┌─ Provided entries

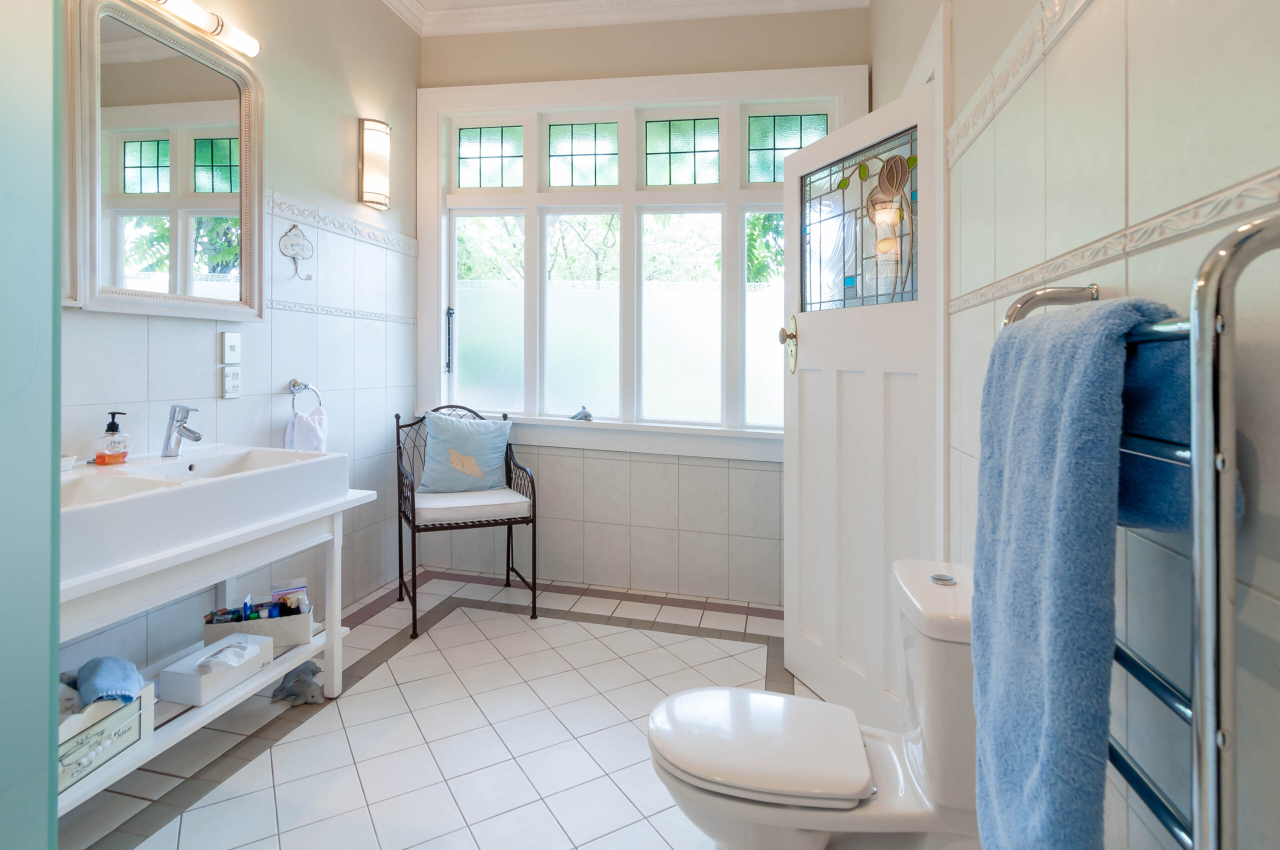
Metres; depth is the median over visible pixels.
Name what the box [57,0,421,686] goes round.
left wall
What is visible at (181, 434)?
tap
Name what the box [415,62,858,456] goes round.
window
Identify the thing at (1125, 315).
blue towel
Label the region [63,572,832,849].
floor
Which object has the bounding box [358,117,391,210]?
wall sconce
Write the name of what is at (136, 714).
storage box
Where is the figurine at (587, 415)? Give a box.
[570,405,594,421]
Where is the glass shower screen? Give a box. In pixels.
[0,0,62,849]
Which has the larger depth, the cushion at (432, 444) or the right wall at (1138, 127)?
the cushion at (432, 444)
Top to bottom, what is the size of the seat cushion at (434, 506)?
0.091 m
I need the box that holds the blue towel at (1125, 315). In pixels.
[975,300,1191,849]
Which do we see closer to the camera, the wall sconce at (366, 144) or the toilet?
the toilet
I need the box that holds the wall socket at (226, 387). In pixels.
[220,365,241,398]
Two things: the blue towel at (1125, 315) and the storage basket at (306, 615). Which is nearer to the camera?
the blue towel at (1125, 315)
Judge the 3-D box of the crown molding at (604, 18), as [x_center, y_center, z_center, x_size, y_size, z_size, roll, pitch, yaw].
[-0.326,-2.102,1.449,2.741,0.114,3.814,0,1,13]
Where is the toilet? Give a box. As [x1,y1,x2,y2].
[647,559,980,849]
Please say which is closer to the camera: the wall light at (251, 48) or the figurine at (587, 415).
the wall light at (251, 48)
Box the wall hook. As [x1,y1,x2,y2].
[278,223,313,281]
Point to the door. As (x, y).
(810, 343)
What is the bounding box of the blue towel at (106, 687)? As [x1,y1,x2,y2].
[74,655,142,706]
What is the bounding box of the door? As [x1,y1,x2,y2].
[780,69,942,726]
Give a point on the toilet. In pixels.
(740, 766)
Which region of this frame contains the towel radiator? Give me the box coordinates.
[1005,214,1279,849]
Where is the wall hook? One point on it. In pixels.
(291, 246)
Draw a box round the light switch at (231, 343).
[220,332,240,363]
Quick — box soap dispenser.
[93,410,132,464]
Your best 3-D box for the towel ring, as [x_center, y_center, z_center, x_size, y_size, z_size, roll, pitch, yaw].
[-1.473,-0.005,2.489,0.075,0.176,0.157,0,1,13]
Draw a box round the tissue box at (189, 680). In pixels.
[159,631,272,706]
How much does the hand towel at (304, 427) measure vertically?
0.278 m
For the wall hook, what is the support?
attached to the left wall at (351, 169)
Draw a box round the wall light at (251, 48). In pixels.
[143,0,260,57]
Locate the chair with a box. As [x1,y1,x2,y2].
[394,404,538,636]
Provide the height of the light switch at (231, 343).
0.115 m
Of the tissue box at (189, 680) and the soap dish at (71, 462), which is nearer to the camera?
the soap dish at (71, 462)
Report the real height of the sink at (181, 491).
0.179 m
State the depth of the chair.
2.84 m
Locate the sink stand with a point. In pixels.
(241, 692)
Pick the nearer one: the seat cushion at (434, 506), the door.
the door
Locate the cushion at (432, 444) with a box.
[417,410,513,491]
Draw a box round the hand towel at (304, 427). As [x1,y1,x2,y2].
[284,406,328,452]
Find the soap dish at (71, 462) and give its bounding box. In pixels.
[60,454,77,471]
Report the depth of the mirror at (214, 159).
1.93 m
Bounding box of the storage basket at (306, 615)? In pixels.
[204,601,315,648]
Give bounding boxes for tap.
[160,403,203,456]
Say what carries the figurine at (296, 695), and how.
on the floor
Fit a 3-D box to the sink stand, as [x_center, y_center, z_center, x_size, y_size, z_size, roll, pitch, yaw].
[-1.413,0.727,1.662,0.514,0.706,1.250,0,1,13]
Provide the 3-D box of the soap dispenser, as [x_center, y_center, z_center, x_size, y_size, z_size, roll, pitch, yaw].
[-1.645,0.114,1.777,0.084,0.165,0.083,0,1,-24]
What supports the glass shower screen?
on the floor
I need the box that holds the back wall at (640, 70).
[423,4,873,608]
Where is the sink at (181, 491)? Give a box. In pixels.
[59,446,352,583]
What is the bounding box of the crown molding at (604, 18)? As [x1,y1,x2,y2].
[382,0,863,36]
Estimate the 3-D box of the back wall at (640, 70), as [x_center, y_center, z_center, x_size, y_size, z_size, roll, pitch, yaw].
[-0.073,-0.579,3.234,2.678,3.271,0.214,0,1,13]
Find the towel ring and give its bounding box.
[288,379,322,416]
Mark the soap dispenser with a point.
(123, 454)
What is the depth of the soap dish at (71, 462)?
1.59 m
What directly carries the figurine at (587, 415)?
on the window sill
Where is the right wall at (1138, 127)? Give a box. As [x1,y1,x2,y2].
[893,0,1279,849]
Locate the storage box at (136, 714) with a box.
[56,680,153,796]
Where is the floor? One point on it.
(432, 657)
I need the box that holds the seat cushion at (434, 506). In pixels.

└─

Activity
Please restate the whole listing exactly, without any of its pictures.

Written response
Metres; depth is the median over visible pixels.
Name what the box [57,0,421,686] goes round.
left wall
What is visible at (181, 434)?
tap
Name what the box [415,62,858,456] goes round.
window
Identify the thing at (1125, 315).
blue towel
Label the region [63,572,832,849].
floor
Which object has the bounding box [358,117,391,210]?
wall sconce
Write the name of what is at (136, 714).
storage box
Where is the figurine at (587, 415)? Give a box.
[570,405,594,421]
Where is the glass shower screen? Give a box. In pixels.
[0,0,62,849]
Which has the larger depth, the cushion at (432, 444) or the right wall at (1138, 127)?
the cushion at (432, 444)
Top to bottom, what is the size of the seat cushion at (434, 506)?
0.091 m
I need the box that holds the blue towel at (1125, 315). In pixels.
[975,300,1191,849]
Which do we see closer to the camera, the wall sconce at (366, 144) or the toilet?
the toilet
I need the box that holds the wall socket at (226, 387). In pixels.
[220,365,241,398]
Two things: the blue towel at (1125, 315) and the storage basket at (306, 615). Which is nearer to the camera?
the blue towel at (1125, 315)
Judge the 3-D box of the crown molding at (604, 18), as [x_center, y_center, z_center, x_size, y_size, z_size, roll, pitch, yaw].
[-0.326,-2.102,1.449,2.741,0.114,3.814,0,1,13]
Where is the toilet? Give a box. As [x1,y1,x2,y2].
[647,559,980,849]
Please say which is closer to the camera: the wall light at (251, 48) or the figurine at (587, 415).
the wall light at (251, 48)
Box the wall hook. As [x1,y1,x2,y2].
[278,223,313,281]
Point to the door. As (x, y).
(810, 343)
What is the bounding box of the blue towel at (106, 687)? As [x1,y1,x2,y2].
[74,655,142,706]
What is the bounding box of the door? As [x1,y1,x2,y2].
[780,69,942,726]
Give a point on the toilet. In pixels.
(740, 766)
Which region of this frame contains the towel radiator? Give me the box coordinates.
[1005,214,1279,849]
Where is the wall hook? One point on it. In pixels.
(291, 246)
Draw a box round the light switch at (231, 343).
[220,332,240,363]
Quick — box soap dispenser.
[93,410,132,464]
Your best 3-D box for the towel ring, as [x_center, y_center, z_center, x_size, y_size, z_size, roll, pitch, yaw].
[-1.473,-0.005,2.489,0.075,0.176,0.157,0,1,13]
Draw a box round the tissue box at (189, 680). In pixels.
[159,631,272,706]
How much does the hand towel at (304, 427) measure vertically?
0.278 m
For the wall hook, what is the support?
attached to the left wall at (351, 169)
Draw a box round the wall light at (251, 48). In pixels.
[143,0,260,57]
Locate the chair with a box. As [x1,y1,x2,y2].
[394,404,538,636]
Provide the height of the light switch at (231, 343).
0.115 m
Of the tissue box at (189, 680) and the soap dish at (71, 462), which is nearer to the camera?
the soap dish at (71, 462)
Report the real height of the sink at (181, 491).
0.179 m
State the depth of the chair.
2.84 m
Locate the sink stand with a point. In pixels.
(241, 692)
Pick the nearer one: the seat cushion at (434, 506), the door.
the door
Locate the cushion at (432, 444) with a box.
[417,410,513,491]
Draw a box round the hand towel at (304, 427). As [x1,y1,x2,y2].
[284,406,328,452]
Find the soap dish at (71, 462) and give its bounding box. In pixels.
[60,454,77,471]
Report the depth of the mirror at (214, 159).
1.93 m
Bounding box of the storage basket at (306, 615)? In pixels.
[204,601,315,648]
Give bounding boxes for tap.
[160,403,203,456]
Say what carries the figurine at (296, 695), and how.
on the floor
Fit a 3-D box to the sink stand, as [x_center, y_center, z_center, x_size, y_size, z_size, roll, pitch, yaw].
[-1.413,0.727,1.662,0.514,0.706,1.250,0,1,13]
Provide the 3-D box of the soap dispenser, as [x_center, y_center, z_center, x_size, y_size, z_size, roll, pitch, yaw].
[-1.645,0.114,1.777,0.084,0.165,0.083,0,1,-24]
What supports the glass shower screen?
on the floor
I need the box that holds the back wall at (640, 70).
[423,4,873,608]
Where is the sink at (181, 491)? Give a box. In pixels.
[59,446,352,583]
What is the bounding box of the crown molding at (604, 18)? As [x1,y1,x2,y2].
[382,0,863,36]
Estimate the 3-D box of the back wall at (640, 70), as [x_center, y_center, z_center, x_size, y_size, z_size, roll, pitch, yaw].
[-0.073,-0.579,3.234,2.678,3.271,0.214,0,1,13]
Find the towel ring and give its bounding box.
[288,379,322,416]
Mark the soap dispenser with a point.
(123, 454)
What is the depth of the soap dish at (71, 462)?
1.59 m
What directly carries the figurine at (587, 415)?
on the window sill
Where is the right wall at (1138, 127)? Give a box. As [x1,y1,x2,y2].
[893,0,1279,849]
Locate the storage box at (136, 714) with a box.
[56,680,153,796]
Where is the floor? One point on it.
(432, 657)
I need the box that holds the seat cushion at (434, 506). In pixels.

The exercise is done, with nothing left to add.